══ Metin Bölümü

21. Yüzyılın Üniversite Modeli

Blog yazarı
Prof. Dr. Ural Akbulut

21. Yüzyılın Üniversite Modeli

Prof. Dr. Ural AKBULUT
ODTÜ

21’inci yüzyılın üniversite modeli nasıl olacak? MIT ve Harvard’ın yaptığını Türkiye başarabilir mi? MIT ve Harvard, elektronik ortamdaki dersleri ücretsiz olarak dünyaya açtı. 21. Yüzyılın uluslararası üniversite modelini tasarlayan MIT-Harvard’ın gerçekleştirdiği benzeri projelerin Türkiye’de başlatılması ülkemize çok yarar sağlar.

════

Görev: Yukarıdaki 21. yüzyılın üniversite modeli üzerine yazının devamını, son cümleden sonra gelecek şekilde yazın.

══ Veriler

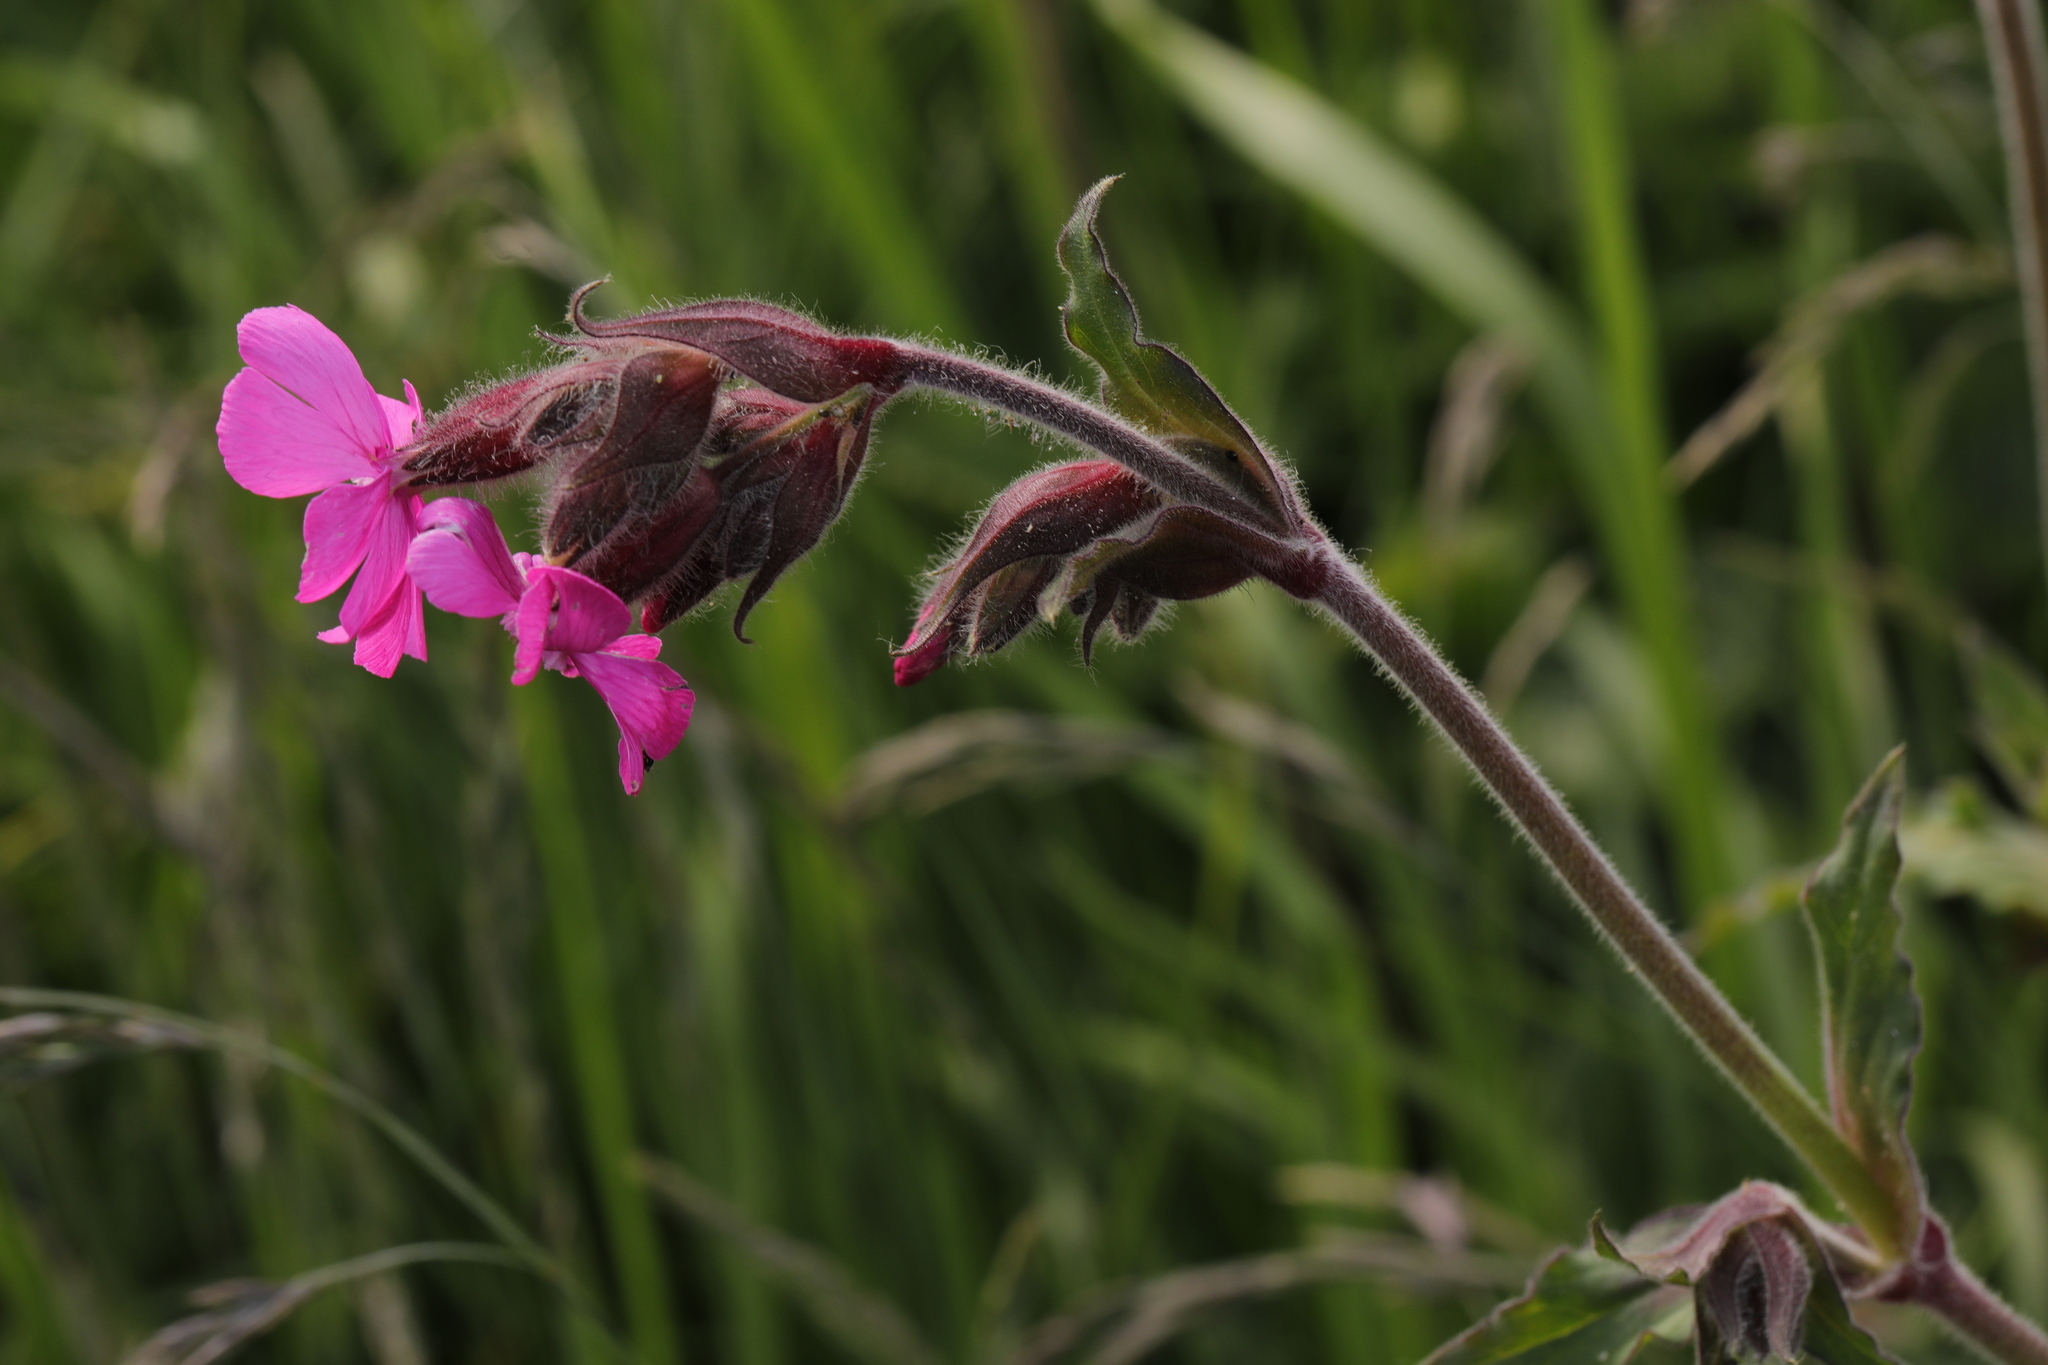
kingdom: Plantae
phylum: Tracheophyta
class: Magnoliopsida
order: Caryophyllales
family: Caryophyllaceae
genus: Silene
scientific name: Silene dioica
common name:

════

Görevin Cevabı:
DÜNYAYA DERS İÇİN 60 MİLYON DOLAR AYIRDILAR

Dünyanın önde gelen üniversitelerinden MIT ve Harvard, tüm dünyaya ücretsiz elektronik ders verme projesine 60 milyon dolar ayırdı. Hedef, bir milyar kişiye ücretsiz eğitim vermek. ABD’de; Stanford, Princeton, Pennsylvania ve Michigan üniversiteleri de benzer şekilde ücretsiz elektronik dersler vermeye başladı.

MIT- Harvard’ın 2012’de kurduğu ve “edX” adıyla anılan sisteme ABD’den ve diğer ülkelerden 27 üniversite daha katıldı. Kuruluşundan bir yıl sonra MIT-Harvard sistemindeki derslere çeşitli ülkelerden 2.4 milyon öğrenci kaydoldu. MIT- Harvard sisteminde bu öğrenciler isterse başarı sertifikası alabilecek.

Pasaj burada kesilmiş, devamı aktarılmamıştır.